The Bank for International Settlements Innovation Hub, the Reserve Bank of Australia, Bank Negara Malaysia, Monetary Authority of Singapore, and South African Reserve Bank will join forces to test the use of central bank digital currencies (CBDCs) for international settlements.

Led by the Innovation Hub's Singapore Centre, Project Dunbar aims to develop prototype shared platforms for cross-border transactions using multiple CBDCs. These multi-CBDC platforms will allow financial institutions to transact directly with each other in the digital currencies issued by participating central banks, eliminating the need for intermediaries and cutting the time and cost of transactions.

The project will work with multiple partners to develop technical prototypes on different distributed ledger technology platforms. It will also explore different governance and operating designs that would enable central banks to share CBDC infrastructures, benefitting from the collaboration between public and private sector experts in different jurisdictions and areas of operation.

Project Dunbar's work will explore the international dimension of CBDC design and support the efforts of the G20 roadmap for enhancing cross-border payments. Its results, expected to be published in early 2022, will inform the development of future platforms for global and regional settlements. Technical prototypes of the shared platforms, developed in collaboration with different technology partners, will be demonstrated at the Singapore FinTech Festival in November 2021.

‘Project Dunbar brings together central banks with years of experience and unique perspectives in CBDC projects and ecosystem partners at advanced stages of technical development on digital currencies. With this group of capable and passionate partners, we are confident that our work on multi-CBDCs for international settlements will break new ground in this next stage of CBDC experimentation and lay the foundation for global payments connectivity,’ said Andrew McCormack, Centre Head of the BIS Innovation Hub Singapore Centre.

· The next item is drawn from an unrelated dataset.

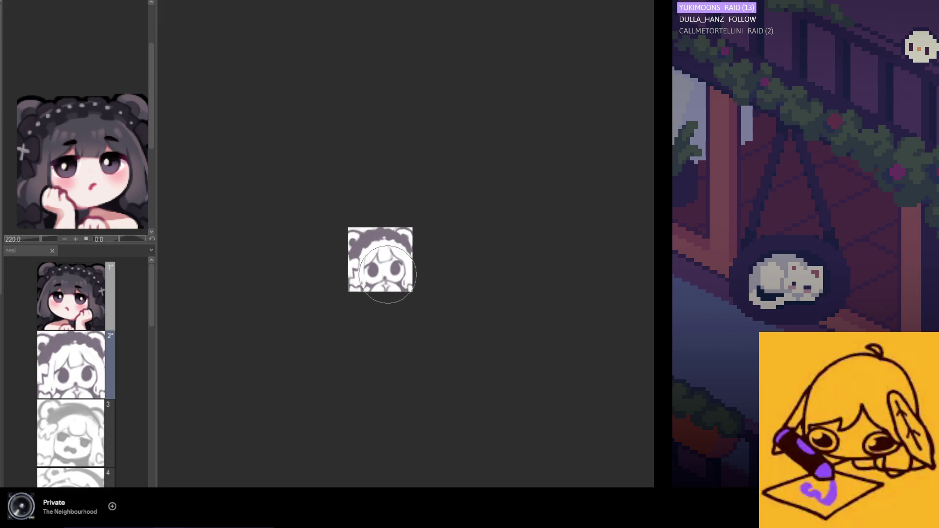
- Paint a stroke over the face and preview the coloured face with undo and redo
drag(384, 284, 390, 290)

‘We are pleased to collaborate with the BIS Innovation Hub and the central bank partners on this important initiative to explore how a shared platform for multiple CBDCs could be used to improve the speed, cost and transparency of wholesale cross-border transactions. Enhancing cross-border payments has become a priority for the international regulatory community and something that we are very focused on in our domestic policy work,’ said Michele Bullock, Assistant Governor (Financial System), Reserve Bank of Australia.

Reserve Bank Australia
The Reserve Bank of Australia (RBA) came into being on 14 January 1960 as Australia's central bank and banknote issuing authority, when the Reserve Bank Act 1959 removed the central banking functions from the Commonwealth Bank. The bank has the responsibility of providing services to the Government of Australia in addition to also providing services to other central banks and official institutions. It currently consists of the Payments System Board, which governs the payments system policy of the bank, and the Reserve Bank Board, which governs all other monetary and banking policies of the bank.